Stored records:
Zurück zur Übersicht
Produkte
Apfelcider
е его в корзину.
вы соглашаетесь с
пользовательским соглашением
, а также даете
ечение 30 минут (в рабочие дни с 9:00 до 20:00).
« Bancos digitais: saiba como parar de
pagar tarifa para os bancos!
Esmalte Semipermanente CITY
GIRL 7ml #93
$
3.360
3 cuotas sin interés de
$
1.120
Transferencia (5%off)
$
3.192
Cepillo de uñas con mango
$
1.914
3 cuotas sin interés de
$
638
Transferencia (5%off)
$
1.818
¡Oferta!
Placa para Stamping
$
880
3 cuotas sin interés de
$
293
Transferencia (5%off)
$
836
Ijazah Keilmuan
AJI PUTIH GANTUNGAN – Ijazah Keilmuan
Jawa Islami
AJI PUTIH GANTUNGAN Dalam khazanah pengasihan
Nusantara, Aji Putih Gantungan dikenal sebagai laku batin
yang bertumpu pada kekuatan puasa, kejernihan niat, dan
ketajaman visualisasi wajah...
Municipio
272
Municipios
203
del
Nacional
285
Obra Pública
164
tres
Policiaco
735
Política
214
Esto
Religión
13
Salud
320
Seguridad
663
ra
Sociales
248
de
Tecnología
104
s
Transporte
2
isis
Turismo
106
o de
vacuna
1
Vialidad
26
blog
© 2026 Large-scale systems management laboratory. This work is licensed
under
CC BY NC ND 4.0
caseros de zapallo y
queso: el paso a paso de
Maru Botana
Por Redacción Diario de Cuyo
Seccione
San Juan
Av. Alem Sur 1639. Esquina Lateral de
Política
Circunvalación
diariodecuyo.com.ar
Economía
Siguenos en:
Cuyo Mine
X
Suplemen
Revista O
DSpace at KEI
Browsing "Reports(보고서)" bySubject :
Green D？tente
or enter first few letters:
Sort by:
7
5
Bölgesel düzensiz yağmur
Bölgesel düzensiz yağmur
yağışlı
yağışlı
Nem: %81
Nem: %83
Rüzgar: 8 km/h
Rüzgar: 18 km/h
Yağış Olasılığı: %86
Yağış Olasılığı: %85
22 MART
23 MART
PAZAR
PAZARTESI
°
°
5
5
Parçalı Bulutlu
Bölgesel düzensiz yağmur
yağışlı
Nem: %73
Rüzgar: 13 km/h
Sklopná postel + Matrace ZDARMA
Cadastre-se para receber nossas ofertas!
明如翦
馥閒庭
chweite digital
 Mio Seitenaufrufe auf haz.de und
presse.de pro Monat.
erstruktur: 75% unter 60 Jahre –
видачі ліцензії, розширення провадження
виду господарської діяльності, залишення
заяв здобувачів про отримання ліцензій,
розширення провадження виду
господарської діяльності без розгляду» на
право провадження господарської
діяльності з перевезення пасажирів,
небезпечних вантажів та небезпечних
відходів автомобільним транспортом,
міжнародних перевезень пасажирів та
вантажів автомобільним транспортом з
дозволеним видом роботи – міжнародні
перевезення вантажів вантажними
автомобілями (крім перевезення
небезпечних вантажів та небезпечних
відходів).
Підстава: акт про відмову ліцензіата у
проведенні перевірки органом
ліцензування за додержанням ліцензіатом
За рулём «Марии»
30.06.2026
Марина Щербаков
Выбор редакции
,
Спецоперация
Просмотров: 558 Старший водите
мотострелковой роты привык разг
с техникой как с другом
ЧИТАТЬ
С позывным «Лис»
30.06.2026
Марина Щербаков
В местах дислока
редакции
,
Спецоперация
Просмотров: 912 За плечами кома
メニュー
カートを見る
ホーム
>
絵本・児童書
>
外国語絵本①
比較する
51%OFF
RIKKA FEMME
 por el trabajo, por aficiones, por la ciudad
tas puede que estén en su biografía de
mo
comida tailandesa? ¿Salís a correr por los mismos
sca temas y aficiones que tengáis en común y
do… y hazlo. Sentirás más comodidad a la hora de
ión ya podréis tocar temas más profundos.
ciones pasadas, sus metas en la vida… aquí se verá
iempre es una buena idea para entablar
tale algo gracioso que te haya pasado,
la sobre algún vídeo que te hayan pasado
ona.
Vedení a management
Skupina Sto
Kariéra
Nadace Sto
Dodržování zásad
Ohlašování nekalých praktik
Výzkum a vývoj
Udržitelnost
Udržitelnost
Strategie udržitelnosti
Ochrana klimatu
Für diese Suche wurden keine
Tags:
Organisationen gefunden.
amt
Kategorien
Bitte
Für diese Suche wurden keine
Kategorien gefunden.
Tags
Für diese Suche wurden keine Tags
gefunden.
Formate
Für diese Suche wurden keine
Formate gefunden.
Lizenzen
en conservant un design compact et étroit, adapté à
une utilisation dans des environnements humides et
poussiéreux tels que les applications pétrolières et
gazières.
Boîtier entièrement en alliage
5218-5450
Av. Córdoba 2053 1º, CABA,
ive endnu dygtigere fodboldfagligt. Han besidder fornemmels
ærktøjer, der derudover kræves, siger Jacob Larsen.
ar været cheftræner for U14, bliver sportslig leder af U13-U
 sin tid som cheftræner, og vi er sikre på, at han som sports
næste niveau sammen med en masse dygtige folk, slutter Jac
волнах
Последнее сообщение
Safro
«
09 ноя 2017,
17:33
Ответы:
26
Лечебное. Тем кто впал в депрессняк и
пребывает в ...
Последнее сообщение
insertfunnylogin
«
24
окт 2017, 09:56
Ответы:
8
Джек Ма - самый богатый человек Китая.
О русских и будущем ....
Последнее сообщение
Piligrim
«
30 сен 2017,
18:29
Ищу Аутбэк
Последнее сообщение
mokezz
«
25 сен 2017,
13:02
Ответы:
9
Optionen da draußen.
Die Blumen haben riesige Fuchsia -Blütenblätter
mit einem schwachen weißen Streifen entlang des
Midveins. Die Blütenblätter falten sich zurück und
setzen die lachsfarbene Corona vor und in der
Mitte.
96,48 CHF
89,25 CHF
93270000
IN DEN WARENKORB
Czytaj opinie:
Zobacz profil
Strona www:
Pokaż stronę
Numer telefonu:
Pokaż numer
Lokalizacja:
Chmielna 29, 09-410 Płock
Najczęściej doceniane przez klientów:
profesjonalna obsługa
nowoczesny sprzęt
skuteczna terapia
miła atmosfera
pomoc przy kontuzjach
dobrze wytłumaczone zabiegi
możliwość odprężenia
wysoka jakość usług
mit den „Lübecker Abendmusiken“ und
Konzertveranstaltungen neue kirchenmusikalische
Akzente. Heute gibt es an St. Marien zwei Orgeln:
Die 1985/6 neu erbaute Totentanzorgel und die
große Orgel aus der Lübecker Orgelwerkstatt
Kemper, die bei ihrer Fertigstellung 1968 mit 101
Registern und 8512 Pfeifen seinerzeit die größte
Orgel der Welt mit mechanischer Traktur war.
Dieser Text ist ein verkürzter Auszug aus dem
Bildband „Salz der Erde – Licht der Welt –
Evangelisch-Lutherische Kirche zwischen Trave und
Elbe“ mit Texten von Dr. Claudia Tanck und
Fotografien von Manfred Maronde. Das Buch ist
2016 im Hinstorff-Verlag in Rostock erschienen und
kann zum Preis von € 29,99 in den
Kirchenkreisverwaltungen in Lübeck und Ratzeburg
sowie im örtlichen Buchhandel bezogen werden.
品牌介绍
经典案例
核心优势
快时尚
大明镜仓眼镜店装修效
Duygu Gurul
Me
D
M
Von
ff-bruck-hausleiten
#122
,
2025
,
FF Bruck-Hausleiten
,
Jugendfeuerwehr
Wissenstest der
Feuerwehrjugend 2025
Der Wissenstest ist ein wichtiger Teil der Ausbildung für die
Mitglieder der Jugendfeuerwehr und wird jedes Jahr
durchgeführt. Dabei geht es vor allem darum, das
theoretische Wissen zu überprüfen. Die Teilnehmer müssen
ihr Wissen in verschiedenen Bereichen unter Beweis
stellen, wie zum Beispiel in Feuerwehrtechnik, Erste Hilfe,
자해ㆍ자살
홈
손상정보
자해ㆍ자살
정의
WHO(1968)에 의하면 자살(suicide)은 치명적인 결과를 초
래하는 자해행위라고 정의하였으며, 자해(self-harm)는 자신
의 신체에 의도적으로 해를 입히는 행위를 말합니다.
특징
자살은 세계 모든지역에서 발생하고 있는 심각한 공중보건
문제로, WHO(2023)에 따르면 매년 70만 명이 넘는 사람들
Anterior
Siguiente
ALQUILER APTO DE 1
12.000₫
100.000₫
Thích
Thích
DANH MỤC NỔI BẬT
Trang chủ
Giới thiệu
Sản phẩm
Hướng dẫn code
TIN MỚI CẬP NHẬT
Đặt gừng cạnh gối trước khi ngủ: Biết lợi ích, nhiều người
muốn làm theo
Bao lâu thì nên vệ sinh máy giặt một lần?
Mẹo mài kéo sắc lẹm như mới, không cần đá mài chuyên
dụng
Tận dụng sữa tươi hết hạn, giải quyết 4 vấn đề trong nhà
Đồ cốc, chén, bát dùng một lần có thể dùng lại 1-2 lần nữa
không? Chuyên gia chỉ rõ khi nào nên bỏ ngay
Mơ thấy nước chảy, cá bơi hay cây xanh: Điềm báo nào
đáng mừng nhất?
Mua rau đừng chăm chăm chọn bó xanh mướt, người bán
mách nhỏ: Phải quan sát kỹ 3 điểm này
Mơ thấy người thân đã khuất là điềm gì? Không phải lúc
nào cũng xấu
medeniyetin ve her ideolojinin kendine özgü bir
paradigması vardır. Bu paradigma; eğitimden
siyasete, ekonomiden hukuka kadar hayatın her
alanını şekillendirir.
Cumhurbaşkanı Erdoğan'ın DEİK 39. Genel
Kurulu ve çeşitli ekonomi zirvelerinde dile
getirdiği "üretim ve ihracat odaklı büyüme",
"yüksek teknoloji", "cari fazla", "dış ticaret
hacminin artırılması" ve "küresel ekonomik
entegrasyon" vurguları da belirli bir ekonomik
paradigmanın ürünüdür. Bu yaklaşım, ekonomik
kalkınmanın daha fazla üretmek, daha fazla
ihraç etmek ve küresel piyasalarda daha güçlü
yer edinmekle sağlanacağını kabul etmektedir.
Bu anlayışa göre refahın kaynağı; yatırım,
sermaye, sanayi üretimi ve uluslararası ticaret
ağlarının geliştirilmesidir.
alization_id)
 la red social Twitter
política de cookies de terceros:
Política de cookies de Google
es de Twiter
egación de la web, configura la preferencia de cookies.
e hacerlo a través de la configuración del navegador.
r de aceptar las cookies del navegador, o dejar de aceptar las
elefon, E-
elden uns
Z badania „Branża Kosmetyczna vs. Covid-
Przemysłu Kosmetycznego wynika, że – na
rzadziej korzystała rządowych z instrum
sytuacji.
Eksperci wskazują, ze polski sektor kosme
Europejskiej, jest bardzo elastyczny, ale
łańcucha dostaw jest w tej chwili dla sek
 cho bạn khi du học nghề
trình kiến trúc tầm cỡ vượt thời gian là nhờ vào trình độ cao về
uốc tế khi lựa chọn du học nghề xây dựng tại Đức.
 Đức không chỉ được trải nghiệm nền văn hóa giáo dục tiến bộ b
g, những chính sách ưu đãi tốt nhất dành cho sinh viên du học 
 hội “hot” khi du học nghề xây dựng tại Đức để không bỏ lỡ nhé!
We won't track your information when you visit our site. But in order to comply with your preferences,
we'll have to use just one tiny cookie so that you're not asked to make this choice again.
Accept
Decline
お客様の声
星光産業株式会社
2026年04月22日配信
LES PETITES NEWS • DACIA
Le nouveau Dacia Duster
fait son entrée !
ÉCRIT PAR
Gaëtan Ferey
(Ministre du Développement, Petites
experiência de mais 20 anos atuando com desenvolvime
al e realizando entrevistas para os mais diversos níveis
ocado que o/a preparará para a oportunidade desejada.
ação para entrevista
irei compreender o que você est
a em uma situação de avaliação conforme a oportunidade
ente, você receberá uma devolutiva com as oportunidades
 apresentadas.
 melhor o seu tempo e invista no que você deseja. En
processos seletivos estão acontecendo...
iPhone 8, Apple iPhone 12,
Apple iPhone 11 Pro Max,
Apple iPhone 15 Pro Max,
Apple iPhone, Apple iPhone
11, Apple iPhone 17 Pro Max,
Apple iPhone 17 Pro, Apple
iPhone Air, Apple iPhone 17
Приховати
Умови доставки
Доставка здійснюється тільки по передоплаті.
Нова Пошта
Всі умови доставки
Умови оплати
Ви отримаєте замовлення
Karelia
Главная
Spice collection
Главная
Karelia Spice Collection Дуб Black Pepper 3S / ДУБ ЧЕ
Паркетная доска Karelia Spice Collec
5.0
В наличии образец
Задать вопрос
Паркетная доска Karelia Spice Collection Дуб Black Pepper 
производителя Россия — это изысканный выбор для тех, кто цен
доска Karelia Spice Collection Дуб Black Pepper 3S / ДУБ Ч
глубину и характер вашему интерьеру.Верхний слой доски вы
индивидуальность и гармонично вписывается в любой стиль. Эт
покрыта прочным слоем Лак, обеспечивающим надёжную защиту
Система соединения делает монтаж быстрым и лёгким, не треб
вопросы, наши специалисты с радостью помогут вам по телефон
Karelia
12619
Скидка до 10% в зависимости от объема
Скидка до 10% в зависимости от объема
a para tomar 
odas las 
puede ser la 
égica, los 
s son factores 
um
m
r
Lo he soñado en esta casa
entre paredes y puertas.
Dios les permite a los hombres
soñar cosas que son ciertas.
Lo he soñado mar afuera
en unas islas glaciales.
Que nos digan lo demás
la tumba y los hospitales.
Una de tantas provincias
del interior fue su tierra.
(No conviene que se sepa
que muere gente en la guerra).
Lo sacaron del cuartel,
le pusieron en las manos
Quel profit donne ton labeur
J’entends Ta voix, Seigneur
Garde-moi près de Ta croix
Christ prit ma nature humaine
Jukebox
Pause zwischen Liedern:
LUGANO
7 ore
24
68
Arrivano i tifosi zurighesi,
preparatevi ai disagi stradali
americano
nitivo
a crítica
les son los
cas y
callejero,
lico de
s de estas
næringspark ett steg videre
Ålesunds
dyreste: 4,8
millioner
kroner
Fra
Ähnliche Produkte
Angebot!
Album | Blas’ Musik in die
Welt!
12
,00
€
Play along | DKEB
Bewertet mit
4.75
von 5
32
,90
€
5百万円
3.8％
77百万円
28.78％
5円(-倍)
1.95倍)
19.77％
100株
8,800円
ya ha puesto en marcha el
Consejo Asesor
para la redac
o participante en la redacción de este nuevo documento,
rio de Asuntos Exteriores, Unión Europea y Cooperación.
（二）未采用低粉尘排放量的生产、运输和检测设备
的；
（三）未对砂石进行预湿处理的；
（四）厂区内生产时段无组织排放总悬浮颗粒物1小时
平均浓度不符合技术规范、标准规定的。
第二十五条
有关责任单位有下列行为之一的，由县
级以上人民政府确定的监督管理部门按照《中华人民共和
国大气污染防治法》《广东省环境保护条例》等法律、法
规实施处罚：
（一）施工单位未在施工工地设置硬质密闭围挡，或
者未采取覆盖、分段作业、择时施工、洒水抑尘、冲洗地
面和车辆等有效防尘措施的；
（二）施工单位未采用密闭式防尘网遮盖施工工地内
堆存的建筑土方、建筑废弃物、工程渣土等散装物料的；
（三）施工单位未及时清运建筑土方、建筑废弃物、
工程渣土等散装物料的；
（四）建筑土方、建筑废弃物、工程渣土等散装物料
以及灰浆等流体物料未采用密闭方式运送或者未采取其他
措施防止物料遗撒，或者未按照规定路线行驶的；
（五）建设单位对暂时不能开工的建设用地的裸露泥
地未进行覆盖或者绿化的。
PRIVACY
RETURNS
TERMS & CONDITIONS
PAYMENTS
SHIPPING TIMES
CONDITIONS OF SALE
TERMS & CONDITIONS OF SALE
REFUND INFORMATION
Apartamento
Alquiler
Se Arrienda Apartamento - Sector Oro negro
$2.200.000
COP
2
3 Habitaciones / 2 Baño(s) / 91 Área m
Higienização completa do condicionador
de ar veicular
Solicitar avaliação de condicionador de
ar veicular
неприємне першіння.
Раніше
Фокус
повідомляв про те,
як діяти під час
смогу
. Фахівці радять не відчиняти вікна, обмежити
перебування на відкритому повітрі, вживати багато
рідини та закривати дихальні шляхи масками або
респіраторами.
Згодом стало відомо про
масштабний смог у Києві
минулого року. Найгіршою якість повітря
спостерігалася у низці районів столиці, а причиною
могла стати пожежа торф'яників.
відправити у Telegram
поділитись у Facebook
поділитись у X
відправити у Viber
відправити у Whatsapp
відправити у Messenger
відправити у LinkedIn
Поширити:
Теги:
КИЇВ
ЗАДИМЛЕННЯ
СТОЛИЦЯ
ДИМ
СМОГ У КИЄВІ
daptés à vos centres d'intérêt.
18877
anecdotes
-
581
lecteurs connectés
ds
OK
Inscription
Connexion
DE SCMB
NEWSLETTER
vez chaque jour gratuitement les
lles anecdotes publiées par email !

◆ **Try it**:
Find "Karelia" in the data above. Report each line where it appears.

◆ **Task solution**:
Karelia
Karelia Spice Collection Дуб Black Pepper 3S / ДУБ ЧЕ
Паркетная доска Karelia Spice Collec
Паркетная доска Karelia Spice Collection Дуб Black Pepper 
доска Karelia Spice Collection Дуб Black Pepper 3S / ДУБ Ч
Karelia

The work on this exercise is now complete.